Vor allem "reichweitenschwache und werbefreie Programme" sowie solche, "die sich im privaten Markt nicht refinanzieren ließen", würden eingestellt oder ins Netz verschoben, so Maier. "Das löst weder das Ungleichgewicht im dualen Hörfunksystem noch schafft es Entlastung für die Privatsender im Wettbewerb um Hörer und Kunden. Und es schafft ebenso keine Entlastung für die Beitragszahler. Das Ungleichgewicht im dualen Hörfunksystem und der Wettbewerb zu Lasten der Privaten droht beispielsweise durch die angekündigten Kooperationsprogramme der Öffentlich-Rechtlichen noch größer zu werden. Die von den Ländern geforderte Programmreduzierung wird so zu einer Mogelpackung."

Zentraler Wettbewerb auf UKW "praktisch unberührt"

Zu den zentralen Kritikpunkten des VAUNET gehört etwa, dass nur zwölf terreristrische Angebote eingestellt werden sollen, viele Sender aber "faktisch weiter on air" blieben, weil sie nur noch als halbe Programme gezählt werden. "Die Weiterführung von Angeboten als Kooperationsprogramm darf kein Schlupfloch sein, um echte Reduzierungen zu umgehen", heißt es vom VAUNET, wo man sich auch daran stört, dass fast ausschließlich terrestrisch nur über DAB+ verbreitete Programme mit spitzen Zielgruppen betroffen sind.
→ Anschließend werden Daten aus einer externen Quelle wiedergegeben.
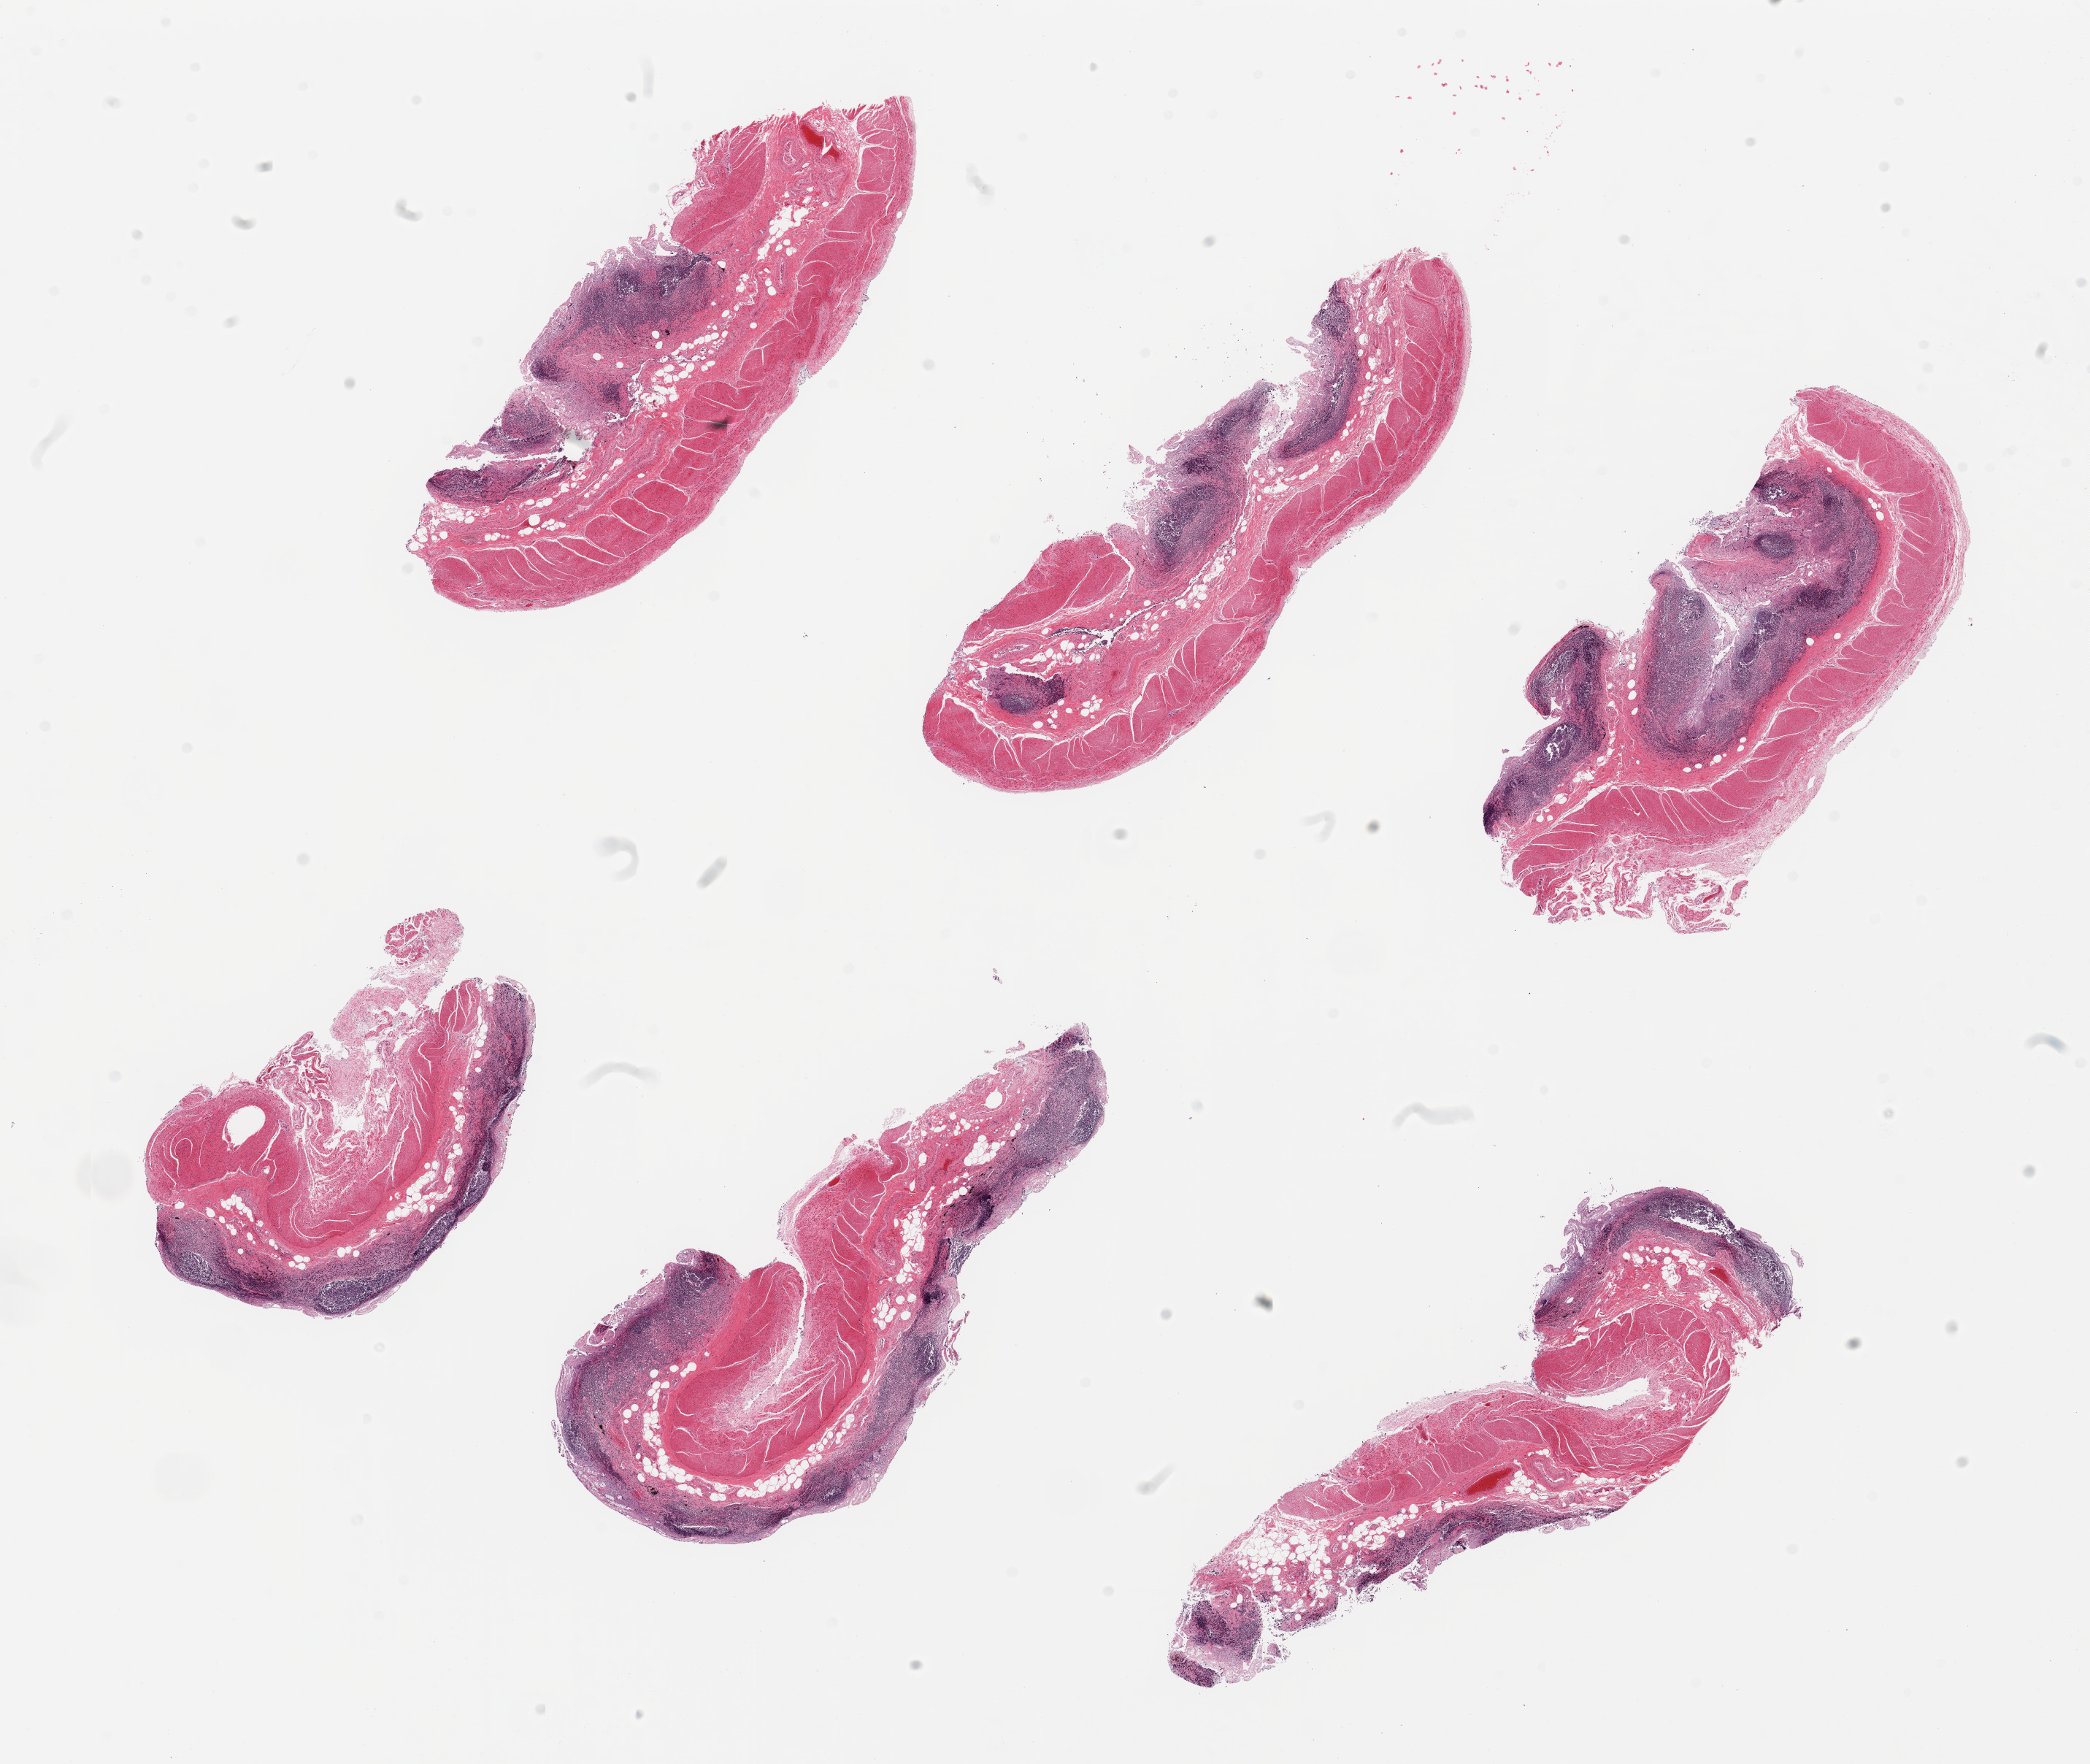
Whole-slide image, H&E stain — low-resolution overview of the scanned area, about 22.6 x 19.1 mm (acquisition: 20x scan); PAXgene-fixed, paraffin-embedded tissue; section of ileum (target tissue); donor tissue sample. Male donor.
Review note (as recorded): 6 pieces, glandular portion of mucosa completely autolyzed; residucal lympoid aggregates are ~25% total tissue.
Der für die Privaten zentrale Wettbewerb auf UKW bleibe dabei "praktisch unberührt". Dass darüber hinaus keine webeführenden Programme eingestellt werden und viele Programme lediglich in den Online-Bereich verlagert werden sollen, stößt bei den Privaten ebenfalls auf Kritik.

"Wenn entfallende Produktions- und Übertragungskosten nicht zur Beitragsminderung für alle und für mehr Chancengleichheit für die privaten Medienunternehmen genutzt, sondern in andere Programme der ARD verschoben werden, ist das keine Reform, sondern eine versteckte Ausweitung des Angebots - ob im linearen Radio oder online", sagte Marco Maier. "Gerade die Option der Kooperationsprogramme kann zu neuen überregionalen Wellen führen, die den Wettbewerb für private Anbieter zusätzlich erschweren." Die ARD hat sich zu den Vorwürfen bislang nicht geäußert. Eine DWDL.de-Nachfrage dazu blieb unbeantwortet.